• Supplied data:
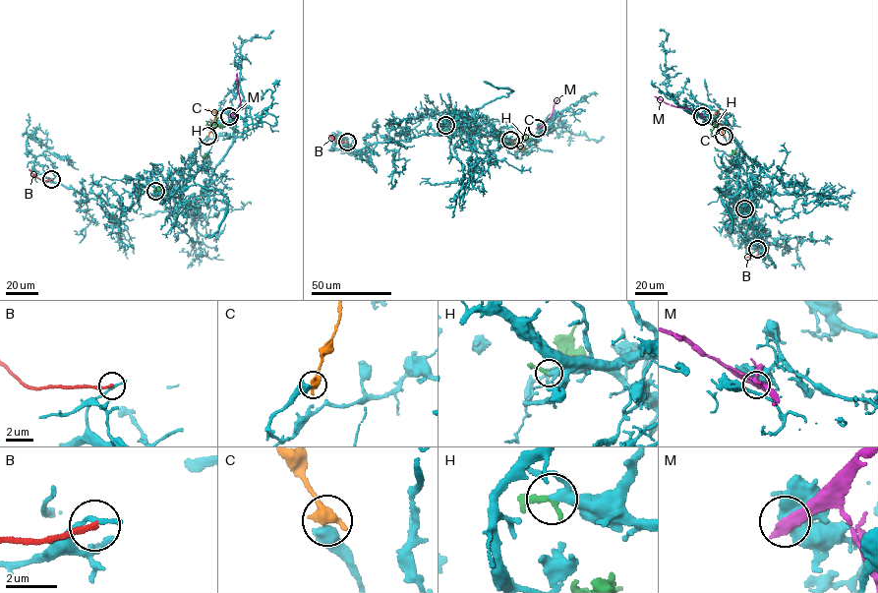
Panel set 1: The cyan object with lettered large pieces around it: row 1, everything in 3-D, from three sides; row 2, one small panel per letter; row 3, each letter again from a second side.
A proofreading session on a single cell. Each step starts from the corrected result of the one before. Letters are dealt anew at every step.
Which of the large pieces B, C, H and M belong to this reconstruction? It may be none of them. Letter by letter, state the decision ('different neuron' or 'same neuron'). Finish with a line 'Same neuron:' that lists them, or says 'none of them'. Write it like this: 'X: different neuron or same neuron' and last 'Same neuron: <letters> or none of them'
B: different neuron
C: different neuron
H: different neuron
M: different neuron
Same neuron: none of them

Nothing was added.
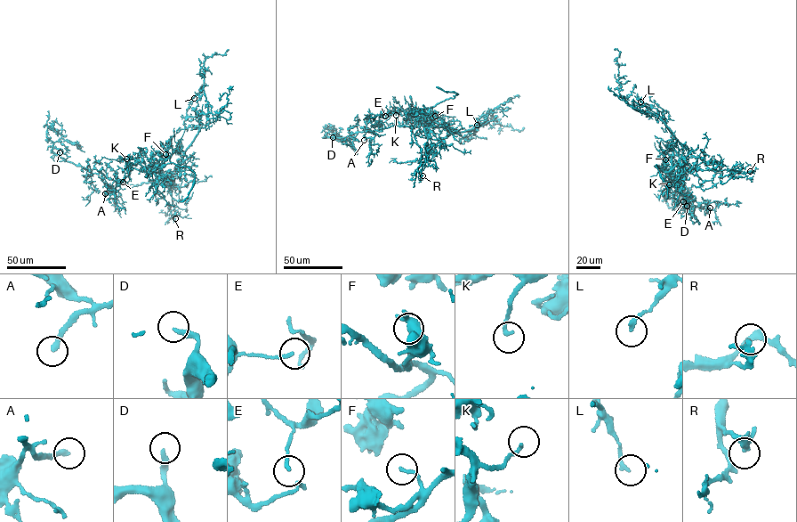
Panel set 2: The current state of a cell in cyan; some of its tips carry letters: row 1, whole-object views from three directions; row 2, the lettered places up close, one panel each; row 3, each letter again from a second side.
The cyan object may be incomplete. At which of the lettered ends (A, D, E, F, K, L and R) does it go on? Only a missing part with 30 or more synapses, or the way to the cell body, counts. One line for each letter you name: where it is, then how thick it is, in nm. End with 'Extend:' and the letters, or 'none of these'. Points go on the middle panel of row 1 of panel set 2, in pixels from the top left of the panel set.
A: place (364, 140); calibre 240 nm
D: place (333, 137); calibre 240 nm
K: place (396, 115); calibre 180 nm
Extend: A, D, K

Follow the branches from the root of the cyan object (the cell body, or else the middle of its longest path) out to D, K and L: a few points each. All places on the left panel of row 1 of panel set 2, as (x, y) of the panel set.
D: (156, 167), (149, 173), (132, 168), (128, 175), (116, 182), (100, 172), (92, 174), (67, 161), (60, 152)
K: (156, 167), (126, 159)
L: (156, 167), (175, 151), (186, 150), (193, 142), (200, 123), (195, 110), (199, 96), (194, 98)

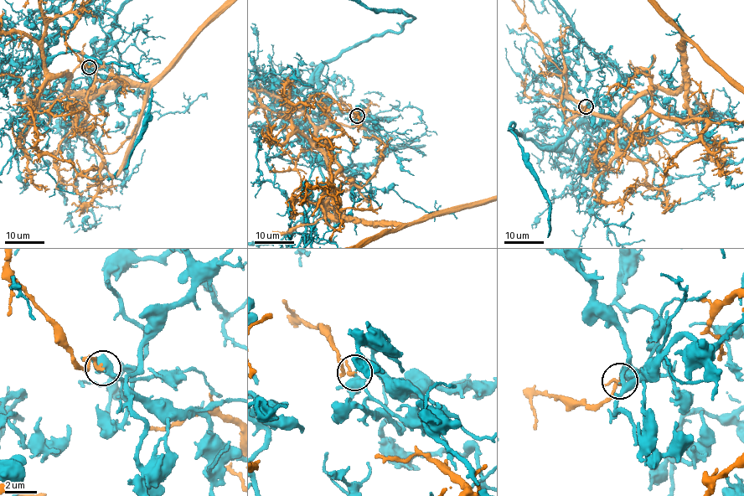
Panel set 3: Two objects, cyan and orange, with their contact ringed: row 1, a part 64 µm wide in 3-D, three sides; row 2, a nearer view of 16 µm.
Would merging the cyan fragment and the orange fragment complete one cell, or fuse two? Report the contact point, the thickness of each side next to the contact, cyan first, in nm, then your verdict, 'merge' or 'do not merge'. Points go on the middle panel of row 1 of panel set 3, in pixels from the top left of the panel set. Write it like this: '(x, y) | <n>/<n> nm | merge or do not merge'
(357, 116) | 400/150 nm | do not merge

• Problem details: Reproduce the full listing faithfully, but do not carry over any pictures.

• Task response:
Panel set 1: The cyan object with lettered large pieces around it: row 1, everything in 3-D, from three sides; row 2, one small panel per letter; row 3, each letter again from a second side.
A proofreading session on a single cell. Each step starts from the corrected result of the one before. Letters are dealt anew at every step.
Which of the large pieces B, C, H and M belong to this reconstruction? It may be none of them. Letter by letter, state the decision ('different neuron' or 'same neuron'). Finish with a line 'Same neuron:' that lists them, or says 'none of them'. Write it like this: 'X: different neuron or same neuron' and last 'Same neuron: <letters> or none of them'
B: different neuron
C: different neuron
H: different neuron
M: different neuron
Same neuron: none of them

Nothing was added.
Panel set 2: The current state of a cell in cyan; some of its tips carry letters: row 1, whole-object views from three directions; row 2, the lettered places up close, one panel each; row 3, each letter again from a second side.
The cyan object may be incomplete. At which of the lettered ends (A, D, E, F, K, L and R) does it go on? Only a missing part with 30 or more synapses, or the way to the cell body, counts. One line for each letter you name: where it is, then how thick it is, in nm. End with 'Extend:' and the letters, or 'none of these'. Points go on the middle panel of row 1 of panel set 2, in pixels from the top left of the panel set.
A: place (364, 140); calibre 240 nm
D: place (333, 137); calibre 240 nm
K: place (396, 115); calibre 180 nm
Extend: A, D, K

Follow the branches from the root of the cyan object (the cell body, or else the middle of its longest path) out to D, K and L: a few points each. All places on the left panel of row 1 of panel set 2, as (x, y) of the panel set.
D: (156, 167), (149, 173), (132, 168), (128, 175), (116, 182), (100, 172), (92, 174), (67, 161), (60, 152)
K: (156, 167), (126, 159)
L: (156, 167), (175, 151), (186, 150), (193, 142), (200, 123), (195, 110), (199, 96), (194, 98)

Panel set 3: Two objects, cyan and orange, with their contact ringed: row 1, a part 64 µm wide in 3-D, three sides; row 2, a nearer view of 16 µm.
Would merging the cyan fragment and the orange fragment complete one cell, or fuse two? Report the contact point, the thickness of each side next to the contact, cyan first, in nm, then your verdict, 'merge' or 'do not merge'. Points go on the middle panel of row 1 of panel set 3, in pixels from the top left of the panel set. Write it like this: '(x, y) | <n>/<n> nm | merge or do not merge'
(357, 116) | 400/150 nm | do not merge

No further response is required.